WAS JESUS AN AVATARA?

There is something else that a modern Christian may find interesting to consider. Hindus accept Jesus as an avatara, which is their word for a person who is fully transformed. It is believed that avataras incarnate as human beings whenever the movement of consciousness stagnates (whenever conscious evolution is stalled). Does this fit with Jesus' situation?

It does indeed. Hindus consider people like Krishna, Buddha, Shankara, and Ramakrishna as avataras, because they all came at a time when religion and spirituality stopped being a force in people's life. These avataras restored spirituality to their societies. Similarly, Jesus came to rescue Judaism from an intense period of stagnation.

Another parallel is well known. Krishna says in the Bhagavad Gita, “I am the goal of the wise and I am the way.” As similarly Jesus said, “I am the way and the truth and the life.”

And of course, Jesus did say:

I have other sheep that are not of this fold. I must bring them also. They too will hear my voice, and there shall be one flock and one shepherd. (John 10:16)

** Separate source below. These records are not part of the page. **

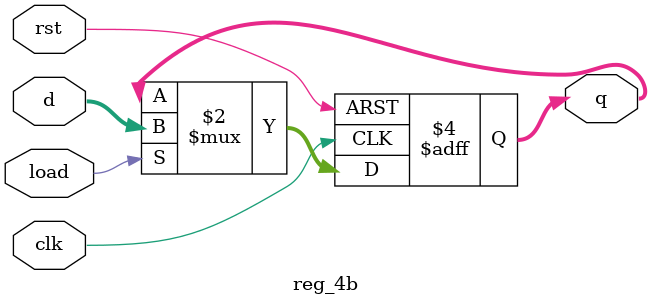
<source format=v>
module reg_4b (
    input clk,
    input rst,
    input load,
    input [3:0] d,
    output reg [3:0] q
);
always @(posedge clk or posedge rst) begin
    if (rst)
        q <= 4'b0;
    else if (load)
        q <= d;
end
endmodule

</source>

This resonates well with Krishna's declaration in the Bhagavad Gita:

In every age I come back
To deliver the holy,
To destroy the sin of the sinner,
To establish righteousness.

Indeed the parallels are striking. So again, was Jesus an avatara? Is the concept of avatara even acceptable to the new science of God and spirituality that we have built here?

I have argued elsewhere (Goswami, 2001) that people who are completely transformed (another word is “liberated”) complete the death-birth-rebirth cycle. We can ask, what happens to their quantum monad with its fully perfected patterns of living when they die? Scientifically, we must concede, the quantum monad should be there in potentia available for future use.

Future use? How?

One use is for us to invoke such a quantum monad as a personal spirit guide through something like channeling. This we do. A Hindu has the option to use Krishna or Shankara as his or her spirit guide. Similarly, a Buddhist has Buddha, a Jew has Moses, a Moslem has Muhammad, and a Christian has Jesus.

A second use is to serve the needs of the evolution of consciousness. Whenever evolution stagnates, the evolutionary pressure brings about a rebirth of the quantum monad of the previous avatara. This is why Jesus says, “Before Abraham I am.” An avatara does not accrue any karma during his life. He takes birth with the perfected conditioning of the same perfected quantum monad of the previous avatara.

All right, there you have it. If what I have presented here helps you orient yourself better as a Christian to the new integrative science, then do consider Jesus' words, “There shall be one flock and one shepherd.” Obviously Jesus foresaw some sort of integration of all religions. Can the new science be the locus for a unifying dialogue among all the religions of the world? It is up to you to make that happen.